InfoWorld: How are microservices and chatbots driving enterprises to an API-first strategy, the notion of which was posed in a description of your upcoming presentation?
Zavery: Chatbots are really an API-driven way of interacting and building using the underlying technology associated with chatbots. As a developer, you shouldn’t have to worry about the intent and all the algorithms and the AI and the neural network technology, which they use inside the chatbot in many cases. You want an ability to take your development APIs and say, this is an application I want to have interaction points from, and then underlying it could be a mobile app. It could be a chatbot-based interaction through messenger services like Facebook Messenger, V-chat, WhatChat. As a developer, you shouldn’t have to worry about using chatbots as long as you have the right kind of interface to it.
InfoWorld: Does Oracle have a story in AI and machine learning?

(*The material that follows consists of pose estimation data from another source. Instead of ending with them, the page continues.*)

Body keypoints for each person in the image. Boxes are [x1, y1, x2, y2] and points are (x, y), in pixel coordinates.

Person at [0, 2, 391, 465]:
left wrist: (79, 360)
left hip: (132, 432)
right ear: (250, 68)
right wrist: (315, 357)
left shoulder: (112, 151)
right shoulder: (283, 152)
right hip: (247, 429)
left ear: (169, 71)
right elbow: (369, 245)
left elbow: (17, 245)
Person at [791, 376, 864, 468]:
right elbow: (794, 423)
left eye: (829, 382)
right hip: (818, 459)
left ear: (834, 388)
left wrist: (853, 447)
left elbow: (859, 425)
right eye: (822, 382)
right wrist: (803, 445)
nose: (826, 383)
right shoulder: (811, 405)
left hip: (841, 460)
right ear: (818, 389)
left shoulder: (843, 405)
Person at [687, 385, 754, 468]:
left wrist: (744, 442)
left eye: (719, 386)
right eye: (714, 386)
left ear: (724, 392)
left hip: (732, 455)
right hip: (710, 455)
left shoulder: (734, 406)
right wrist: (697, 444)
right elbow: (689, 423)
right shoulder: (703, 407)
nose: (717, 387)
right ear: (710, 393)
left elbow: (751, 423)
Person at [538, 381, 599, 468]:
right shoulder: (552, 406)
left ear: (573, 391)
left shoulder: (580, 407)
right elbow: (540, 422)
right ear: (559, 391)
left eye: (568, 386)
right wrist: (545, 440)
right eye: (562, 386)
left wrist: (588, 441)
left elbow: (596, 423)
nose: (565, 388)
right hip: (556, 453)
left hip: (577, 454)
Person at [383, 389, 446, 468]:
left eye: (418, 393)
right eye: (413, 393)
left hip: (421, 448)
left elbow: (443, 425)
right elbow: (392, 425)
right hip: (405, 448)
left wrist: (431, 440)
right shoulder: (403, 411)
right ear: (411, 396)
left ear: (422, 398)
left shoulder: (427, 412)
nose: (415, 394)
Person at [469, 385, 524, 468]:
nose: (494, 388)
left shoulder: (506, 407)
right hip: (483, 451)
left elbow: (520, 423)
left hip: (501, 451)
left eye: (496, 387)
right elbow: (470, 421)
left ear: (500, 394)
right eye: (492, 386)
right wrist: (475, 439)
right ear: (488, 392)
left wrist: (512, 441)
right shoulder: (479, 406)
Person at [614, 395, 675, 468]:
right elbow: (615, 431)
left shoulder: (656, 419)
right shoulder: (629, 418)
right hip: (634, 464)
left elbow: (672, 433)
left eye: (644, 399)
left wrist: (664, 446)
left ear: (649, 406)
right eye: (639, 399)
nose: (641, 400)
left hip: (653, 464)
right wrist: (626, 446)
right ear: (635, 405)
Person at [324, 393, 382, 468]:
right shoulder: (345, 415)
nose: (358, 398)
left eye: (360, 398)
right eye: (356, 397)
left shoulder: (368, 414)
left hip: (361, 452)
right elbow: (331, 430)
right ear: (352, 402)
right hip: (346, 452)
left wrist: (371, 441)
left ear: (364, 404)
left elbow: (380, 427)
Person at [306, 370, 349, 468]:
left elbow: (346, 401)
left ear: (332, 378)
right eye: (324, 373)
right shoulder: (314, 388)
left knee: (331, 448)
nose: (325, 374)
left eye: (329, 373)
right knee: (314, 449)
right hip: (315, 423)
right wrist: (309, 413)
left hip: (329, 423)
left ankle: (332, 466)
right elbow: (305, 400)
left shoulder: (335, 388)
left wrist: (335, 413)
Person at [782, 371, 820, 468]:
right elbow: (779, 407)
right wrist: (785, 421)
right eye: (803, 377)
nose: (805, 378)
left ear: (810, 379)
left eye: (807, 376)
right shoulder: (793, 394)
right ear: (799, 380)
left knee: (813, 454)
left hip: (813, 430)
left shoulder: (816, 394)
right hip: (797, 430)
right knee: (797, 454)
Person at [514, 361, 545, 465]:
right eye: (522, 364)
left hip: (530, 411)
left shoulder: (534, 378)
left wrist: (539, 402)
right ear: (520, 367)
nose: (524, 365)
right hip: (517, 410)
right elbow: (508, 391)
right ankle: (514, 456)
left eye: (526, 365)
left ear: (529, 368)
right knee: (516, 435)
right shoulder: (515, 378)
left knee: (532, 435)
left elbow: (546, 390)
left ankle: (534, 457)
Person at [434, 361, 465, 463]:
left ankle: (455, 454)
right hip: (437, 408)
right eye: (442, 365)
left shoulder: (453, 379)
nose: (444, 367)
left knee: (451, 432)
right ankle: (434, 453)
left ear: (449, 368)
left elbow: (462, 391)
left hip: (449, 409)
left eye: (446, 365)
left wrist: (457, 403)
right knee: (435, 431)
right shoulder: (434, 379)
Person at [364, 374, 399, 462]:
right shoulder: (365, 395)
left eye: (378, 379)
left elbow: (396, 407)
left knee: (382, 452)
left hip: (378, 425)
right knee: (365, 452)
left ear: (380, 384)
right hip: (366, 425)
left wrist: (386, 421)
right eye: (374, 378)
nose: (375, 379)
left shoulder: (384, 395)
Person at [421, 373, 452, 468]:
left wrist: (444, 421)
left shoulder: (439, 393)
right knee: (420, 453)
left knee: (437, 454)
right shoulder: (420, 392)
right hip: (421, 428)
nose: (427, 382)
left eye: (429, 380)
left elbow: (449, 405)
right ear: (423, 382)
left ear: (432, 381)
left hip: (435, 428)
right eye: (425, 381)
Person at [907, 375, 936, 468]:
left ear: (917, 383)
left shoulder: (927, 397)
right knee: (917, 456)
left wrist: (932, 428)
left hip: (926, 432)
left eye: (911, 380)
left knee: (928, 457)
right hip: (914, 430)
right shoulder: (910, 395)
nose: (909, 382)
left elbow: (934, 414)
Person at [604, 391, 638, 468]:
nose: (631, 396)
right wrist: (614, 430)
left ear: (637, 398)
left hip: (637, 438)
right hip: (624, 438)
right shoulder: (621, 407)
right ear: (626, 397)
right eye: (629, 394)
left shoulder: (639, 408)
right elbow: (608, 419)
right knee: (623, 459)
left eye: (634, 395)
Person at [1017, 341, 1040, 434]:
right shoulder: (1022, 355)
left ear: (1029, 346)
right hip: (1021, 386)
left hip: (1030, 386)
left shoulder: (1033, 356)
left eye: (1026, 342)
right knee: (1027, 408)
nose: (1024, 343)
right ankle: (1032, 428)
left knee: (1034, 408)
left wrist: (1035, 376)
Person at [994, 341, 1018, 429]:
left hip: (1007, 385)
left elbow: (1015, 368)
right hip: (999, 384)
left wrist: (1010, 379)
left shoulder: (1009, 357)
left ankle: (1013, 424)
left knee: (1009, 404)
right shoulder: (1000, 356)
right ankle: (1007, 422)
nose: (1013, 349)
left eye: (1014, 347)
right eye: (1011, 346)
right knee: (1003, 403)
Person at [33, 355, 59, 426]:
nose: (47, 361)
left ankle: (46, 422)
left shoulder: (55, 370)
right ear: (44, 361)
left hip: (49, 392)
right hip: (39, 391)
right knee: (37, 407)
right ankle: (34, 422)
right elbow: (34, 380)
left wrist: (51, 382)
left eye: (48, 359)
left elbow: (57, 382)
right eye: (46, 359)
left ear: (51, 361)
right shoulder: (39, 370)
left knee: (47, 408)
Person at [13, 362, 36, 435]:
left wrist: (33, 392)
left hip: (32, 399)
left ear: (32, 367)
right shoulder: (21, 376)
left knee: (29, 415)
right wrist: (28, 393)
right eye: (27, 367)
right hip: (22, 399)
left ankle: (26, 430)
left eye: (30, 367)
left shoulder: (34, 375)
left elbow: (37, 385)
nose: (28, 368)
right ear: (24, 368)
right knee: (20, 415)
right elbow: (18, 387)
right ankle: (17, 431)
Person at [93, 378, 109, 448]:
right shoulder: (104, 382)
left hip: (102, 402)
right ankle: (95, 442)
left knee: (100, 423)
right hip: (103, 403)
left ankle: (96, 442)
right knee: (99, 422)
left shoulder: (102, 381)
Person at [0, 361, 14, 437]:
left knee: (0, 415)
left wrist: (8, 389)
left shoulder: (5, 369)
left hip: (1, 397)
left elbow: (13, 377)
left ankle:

Zavery: We’ve been using a lot of machine learning-based algorithms underneath the covers for the products for many years, and if you look at some of the things we’re doing on the application side, we’ve been adding capabilities to do a lot of intelligent applications. What we’re now doing is exposing a lot of the neural network and ML algorithms through our interfaces and applications so as the developer, you don’t have to worry about learning how those things are built but you’re getting the advantage of it when you try using some of the platform pieces from us. For example, if you’re doing data cleansing, the way to do data cleansing and data inference as well as data blending has to be done a lot more intelligently than just doing a rule-based thing and that’s where ML and AI stuff happen.
InfoWorld: Oracle has gone from Larry Ellison’s famous “what the hell is cloud computing? ” remark to trying to become a major player in cloud. Why should enterprises go with Oracle instead of Google, Microsoft Azure, Heroku, or other platforms?
Zavery: There are many differentiations. One is, we’ve been very clearly working on this for many years. Irrespective of whatever the perception might be, we have been investing in the cloud for 10-plus years. If you add all the things we’ve been doing over the last six or seven years, we have a full track record of having a full-blown cloud platform available to thousands of customers using it today. It’s a full, integrated stack all the way from apps to platform to infrastructure, so it’s a well-thought-out modern architecture. We’re using a lot of open source technology, a lot of standards-based technology, and we’ve kept it flexible enough for customers to deploy this in the cloud or their own data center. As a customer, you are not locked into one way of doing things.
InfoWorld: What does Oracle provide as a way to move to another cloud?
Zavery: We allow you to move data very easily. All the applications and the business logic are standards-based so we can support other databases in our cloud. We have the ability to take the full stack we have on our cloud and run it at a customer site if you choose, so you’re not completely beholden to running it in the public cloud.